Se a faca estivesse afiada

 Já estava sendo costurado quando recebi a notícia de que a Gabi tinha ido embora. Agora estava eu, com a camiseta cheia de sangue, entorpecido de analgésicos e com a dor da traição daquela que era a causadora daqueles cortes espalhados pelos braços e mãos, que há poucas horas segurava o violão que uma música composta para ela eu tocava. 

Desde aquela manhã sentia algo errado, peguei a carteira de cigarro, tinha apenas um, fumei depois do gole de café que tomei apressado, corri para não perder o ônibus, mesmo assim o perdi e cheguei atrasado. 

Marcamos de nos ver às 20h, ela daria um jeito de se livrar da mãe manipuladora e me encontrar na casa do nosso amigo Ricardo. Eu contava os minutos, carregando aquelas caixas pesadas no mercado, tentando lembrar da letra daquela música que fiz pra ela, tão delicada como aquele rosto, tentando ser linda como aquela pele. 

Passei a mão numa garrafa de vinho e me apressei para sair do trabalho e pegar o violão de um amigo emprestado. O tempo rasgou o dia, desci correndo a rua em direção a casa do Ricardo. Na frente da casa dele eu vi de longe a Gabi, estava brigando com a mãe, não tínhamos muita convivência, a velha me evitava, apesar de que eu sempre quis levar a relação a sério. 

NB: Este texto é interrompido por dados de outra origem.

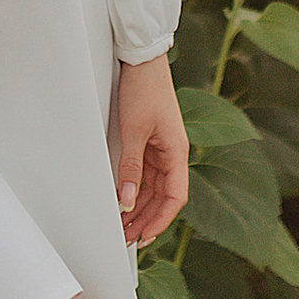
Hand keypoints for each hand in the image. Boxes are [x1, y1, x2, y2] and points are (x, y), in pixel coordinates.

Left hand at [112, 55, 188, 248]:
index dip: (160, 220)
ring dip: (137, 208)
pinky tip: (121, 203)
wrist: (141, 60)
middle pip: (162, 198)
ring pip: (151, 189)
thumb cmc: (144, 89)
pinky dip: (133, 190)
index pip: (175, 197)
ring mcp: (160, 149)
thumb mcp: (134, 131)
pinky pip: (143, 175)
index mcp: (177, 152)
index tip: (143, 237)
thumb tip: (126, 200)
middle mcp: (172, 154)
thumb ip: (131, 168)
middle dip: (145, 220)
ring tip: (120, 226)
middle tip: (125, 239)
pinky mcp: (148, 142)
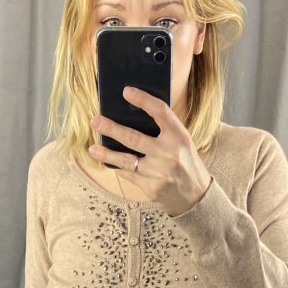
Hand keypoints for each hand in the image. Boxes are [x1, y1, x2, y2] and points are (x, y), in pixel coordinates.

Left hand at [88, 86, 211, 216]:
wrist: (195, 195)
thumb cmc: (185, 162)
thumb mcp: (182, 141)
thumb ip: (164, 130)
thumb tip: (133, 115)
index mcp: (178, 137)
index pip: (160, 112)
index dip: (143, 100)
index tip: (127, 91)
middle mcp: (168, 154)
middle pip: (134, 138)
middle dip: (112, 128)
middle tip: (95, 121)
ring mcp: (158, 173)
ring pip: (125, 160)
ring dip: (106, 154)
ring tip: (92, 148)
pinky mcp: (150, 188)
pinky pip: (128, 175)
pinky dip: (117, 167)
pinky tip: (108, 162)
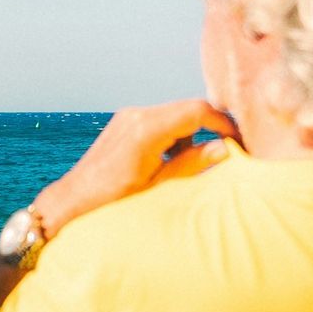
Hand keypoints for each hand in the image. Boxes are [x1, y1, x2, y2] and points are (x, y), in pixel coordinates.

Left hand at [33, 99, 238, 234]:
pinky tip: (167, 162)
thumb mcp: (159, 187)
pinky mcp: (124, 122)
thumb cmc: (113, 203)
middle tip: (226, 152)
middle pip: (187, 108)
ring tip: (187, 165)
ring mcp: (128, 116)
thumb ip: (193, 165)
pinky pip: (159, 121)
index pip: (197, 110)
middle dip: (210, 128)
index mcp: (146, 130)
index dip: (223, 123)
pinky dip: (172, 136)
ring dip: (189, 134)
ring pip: (174, 114)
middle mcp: (136, 115)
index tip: (239, 141)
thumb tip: (226, 149)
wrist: (73, 202)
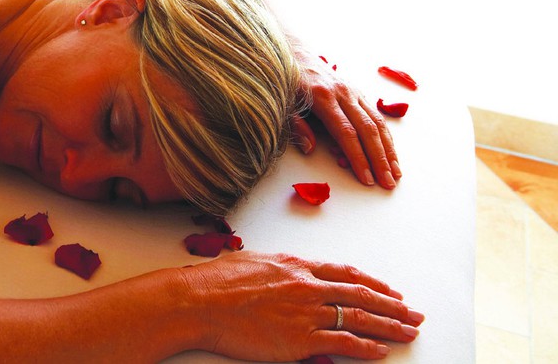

Ao me aproximar, Gabi veio correndo me abraçar, com uma mala na mão, já me dizendo que foi expulsa de casa. Eu até fiquei feliz, mesmo pobre, eu sabia que daria conta de nós dois. Não perguntei sobre o que aconteceu entre elas, apenas abracei a minha menina, deixei o violão no chão e beijei sua testa. 

Ela quis entrar. Entramos, sentamos na varanda e Ricardo veio até nós. Trouxe água, copos para o vinho. Toquei a música, antes declarei que era para ela, “Dona do meu desejo”. Ela sorriu, mas contida, bebeu todo o vinho do copo, não pareceu prestar atenção. 

Depois que terminei o show patético, esperei um beijo, comentários, mas ninguém se manifestou. Ricardo acendeu um cigarro e entrou, Gabi foi logo atrás. Não entendi. 

Ouvi um grito, que me arrepiou a alma, corri até eles, Ricardo segurava os punhos dela. 

Bati nele com o violão que eu ainda segurava. Ele quebrou a garrafa e veio sobre mim. Não lembro de muito mais. Só da voz dela: “Deixa ele, amor, vamos, Ricardo!” 

Sei que vieram até o hospital comigo, disseram-se sobre um casal, deduzi. Agora, dois anos depois, os movimentos das mãos voltaram, quero tocar uma música no velório de duas pessoas, assim que encontrá-las.